We think of the ancient Greek Thucydides as the father of modern history. He wrote a literate, literary History of the Peloponnesian War that relied on sourced evidence, personal experience, and an argument that the study of the past helps us live in the present. He also shaped great orations less as transcriptions of actual speech than as highly curated, rhetorical performances. Waterfield’s new translation of his history makes voices come alive in idiomatic modern English.
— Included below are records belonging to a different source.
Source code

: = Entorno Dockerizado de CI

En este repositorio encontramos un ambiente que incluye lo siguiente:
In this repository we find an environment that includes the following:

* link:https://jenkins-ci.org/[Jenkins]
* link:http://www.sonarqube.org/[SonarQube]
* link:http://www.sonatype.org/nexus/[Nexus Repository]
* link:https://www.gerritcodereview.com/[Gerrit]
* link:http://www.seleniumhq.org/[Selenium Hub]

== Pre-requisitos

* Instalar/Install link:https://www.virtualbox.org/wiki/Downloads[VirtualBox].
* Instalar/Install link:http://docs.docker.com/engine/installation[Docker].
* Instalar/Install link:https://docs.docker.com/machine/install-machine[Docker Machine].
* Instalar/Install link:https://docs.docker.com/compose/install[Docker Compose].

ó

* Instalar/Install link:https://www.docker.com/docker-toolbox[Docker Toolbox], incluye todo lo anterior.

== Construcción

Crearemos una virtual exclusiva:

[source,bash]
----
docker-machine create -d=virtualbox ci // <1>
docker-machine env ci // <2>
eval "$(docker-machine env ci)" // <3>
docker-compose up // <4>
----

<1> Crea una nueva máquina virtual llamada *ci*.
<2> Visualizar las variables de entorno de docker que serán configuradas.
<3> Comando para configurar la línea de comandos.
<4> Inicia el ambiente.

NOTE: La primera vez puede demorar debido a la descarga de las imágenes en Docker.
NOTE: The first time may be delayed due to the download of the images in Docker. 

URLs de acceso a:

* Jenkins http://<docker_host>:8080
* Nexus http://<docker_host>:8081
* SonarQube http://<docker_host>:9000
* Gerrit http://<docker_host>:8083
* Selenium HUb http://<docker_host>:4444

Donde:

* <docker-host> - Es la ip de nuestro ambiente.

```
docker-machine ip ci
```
Pericles’ famous funeral speech, for example, has a directness that resonates with Lincoln’s Gettysburg Address and with the arching cadences of John F. Kennedy: “When it is by their actions that men have proved their valor we are required to show them honor by our actions.” Pericles comes off as a quotable adviser for our times: “For it isn’t easy to find the right balance in a speech when even people’s grasp of the truth is insecure.” Or take this description of the plague in words all too familiar to us now: “The grimmest aspect of the disease was the despair that afflicted people when they realized they were sick; once they had made up their minds that there was no hope, they were well on the way to giving up without a fight.” Thucydides has been used and reused to justify a range of political positions, from virtuous diplomacy to transactional realpolitik. For readers new to the history, the excellent introduction by Polly Low offers a clear guide to the worlds of Greek politics and power and to the tensions between democracy and oligarchy, revealing an ancient world as fractured, as fraught, and as full of personalities as our own.
A magnificent achievement, making ancient history live in a vernacular for our time.